Level of abstractness – consider extending the thinking that students do, by increasing the level of abstractness. This can be done through questioning and task design, and can be a simple way to ensure students are thinking about and engaging with learning at a higher level without necessarily changing the activity or resource. Bloom’s Taxonomy (1956) is a good resource to assist with this planning, and research done by Davis and Rimm (2004) found that it is important for gifted and talented students to be working in the top three high-order areas (Analysis, Synthesis, Evaluation) the majority of the time.
Pace – differentiating the pace at which gifted and talented students are able to access and move through new material is vital to ensuring students are engaged and experiencing daily challenge. In order for teachers to differentiate pace, they need to be pre and formatively assessing to determine what students already know and how quickly they are grasping new knowledge, skills and conceptual understanding, with an aim to reduce the amount of unnecessary repetition and practice.
Degree of complexity – making a task more interconnected with other ideas can increase the rigour of the thinking required from students. We extend students when we ask them to think about multiple ideas and the connections between these ideas, rather than asking them to engage with one idea at a time. The SOLO Taxonomy (1982) is a good resource to assist with planning this type of learning, questioning and assessment, and teachers should aim for gifted and talented students to be consistently working in the top two areas (“Relational” and “Extended Abstract”).
Accelerative options – Extension, enrichment and the strategies listed above are important ways to plan appropriately challenging learning experiences for gifted and talented students, however accelerative options are equally important, if not more so.
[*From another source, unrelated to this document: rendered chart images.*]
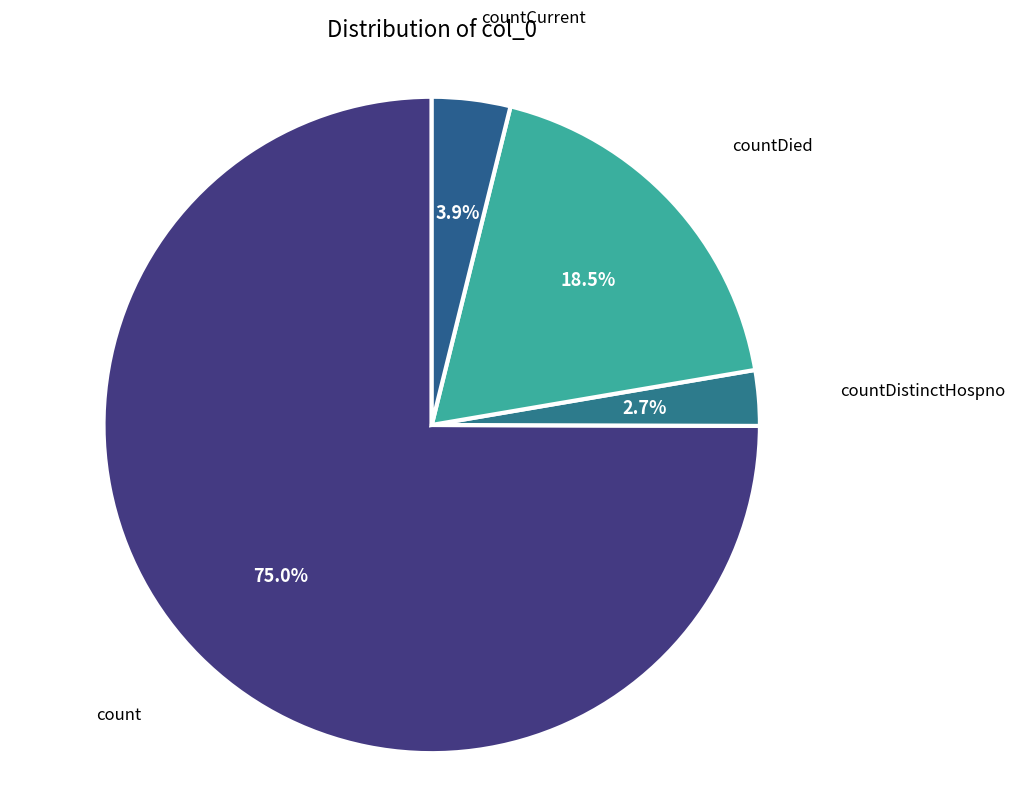

How many slices are in this pie chart?

4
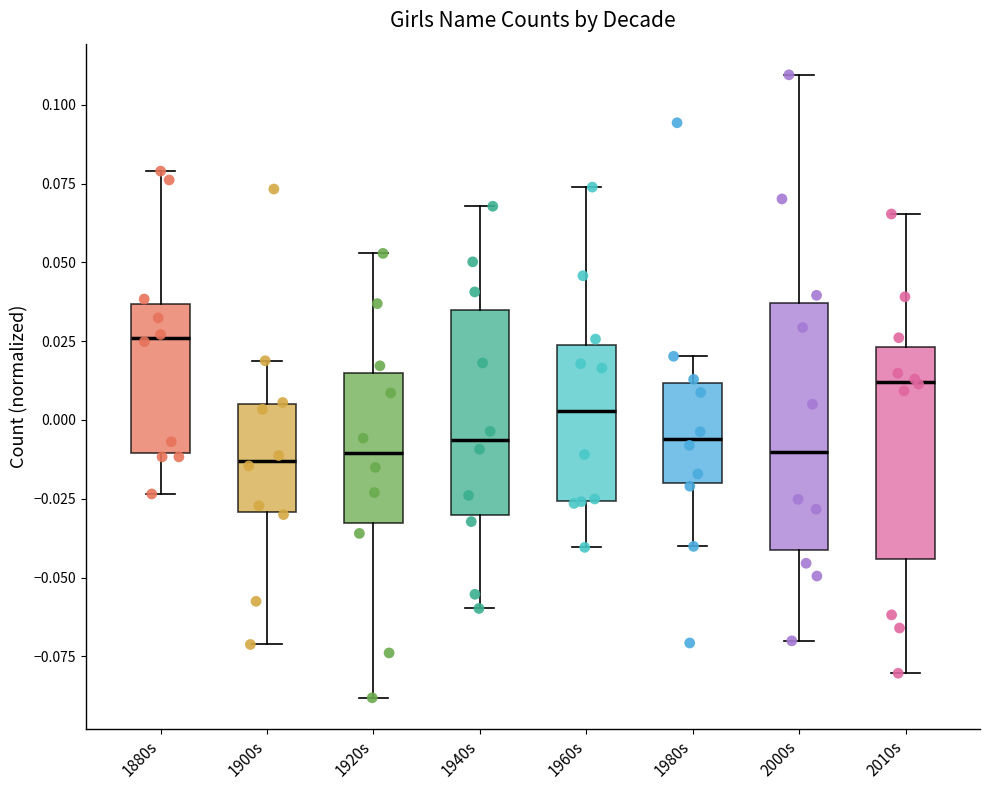

Reading left to right, transcribe this box plot: for each box, give where its median line is, the range the box spans, and where its two whiskers end, as read against the y-axis. The values are not printed on the chart, so give them approximately, as read against the axis.

1880s: median 0.025, box -0.010 to 0.035, whiskers -0.025 to 0.080
1900s: median -0.015, box -0.030 to 0.005, whiskers -0.070 to 0.020
1920s: median -0.010, box -0.035 to 0.015, whiskers -0.090 to 0.055
1940s: median -0.005, box -0.030 to 0.035, whiskers -0.060 to 0.070
1960s: median 0.005, box -0.025 to 0.025, whiskers -0.040 to 0.075
1980s: median -0.005, box -0.020 to 0.010, whiskers -0.040 to 0.020
2000s: median -0.010, box -0.040 to 0.035, whiskers -0.070 to 0.110
2010s: median 0.010, box -0.045 to 0.025, whiskers -0.080 to 0.065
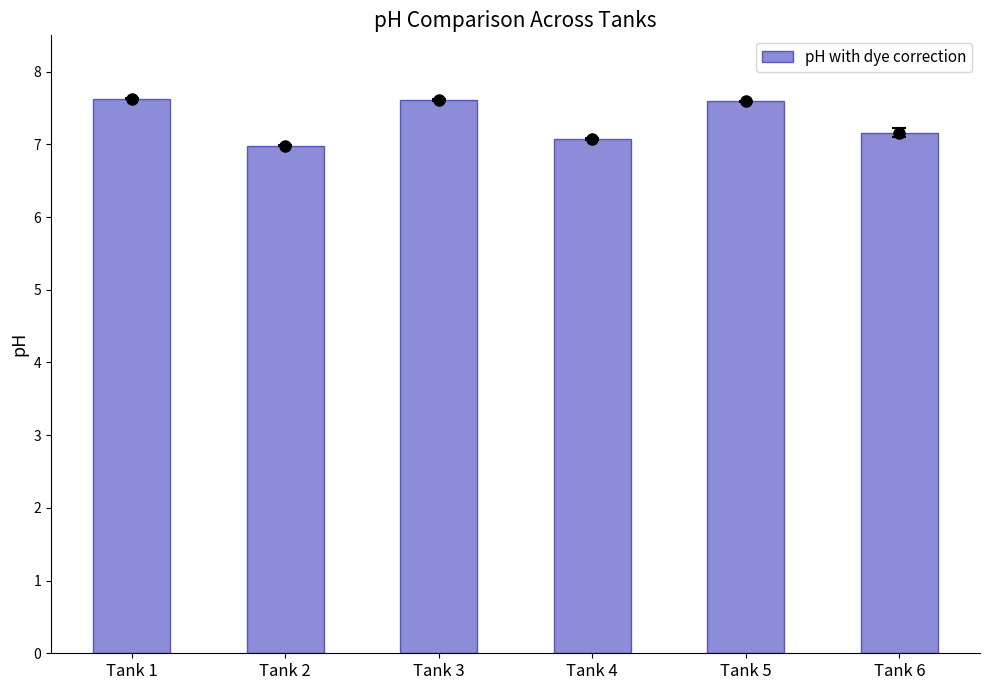

Reading right to left, what are all the values shown in this chart?

Tank 6=7.2	Tank 5=7.6	Tank 4=7.1	Tank 3=7.6	Tank 2=7.0	Tank 1=7.6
Accelerative options are any learning material that offers above-grade material or access to this material. For many gifted and talented students, there is only so much differentiation, extension and enrichment that is possible before they genuinely need to explore and learn above-level material. VanTassel-Baska and Stambaugh (2006) argue that accelerating content must be considered as a priority by teachers when planning learning experiences for gifted and talented students.
As teachers we need to ask if we have the information we need to measure the learning gain of our gifted and talented students. If we can’t measure learning gain, it is unlikely we are offering them daily challenge and may mean they are not learning at all, even if they seem to be achieving. To ensure we can measure learning gain, we need to design our pre assessments so that we can find out the point at which students do not know material. If a pre-assessment is too easy and students get every aspect correct, then we have not discovered a baseline from which to plan our teaching and we will not be able to measure learning gain if it occurs. We also need to ensure our summative assessments offer enough difficulty to assess the advanced learning that students have been accessing.
Implementing these strategies in no way implies that gifted and talented students deserve more than any other student. Rather, we are endeavouring to level the playing field for these students, to provide the same degree of challenge as other students experience each day at school, to foster the same ability to persevere with tasks that are difficult, to see themselves as learners, and to experience school as a place where learning occurs on a daily basis.
Biggs, J., and Collis, K. (1982). The SOLO Taxonomy. New York: Academic Press.
Bloom, B.S. (1956). Taxonomy of Educational Objectives, Handbook I: The Cognitive Domain. New York: Longmans, Green.
Davis, G.A., and Rimm, S,B. (2004). Education of the gifted and talented. University of Michigan: Pearson.
Rogers, K.B. (Fall, 2007). Lessons Learned About Educating the Gifted and Talented: A Synthesis of the Research on Educational Practice. Gifted Child Quarterly, 51(4), 382-396.
VanTassel-Baska, J., and Stambaugh, T. (2006) Comprehensive Curriculum for Gifted and Talented Learners, 3rd Edition. College of William and Mary: Pearson.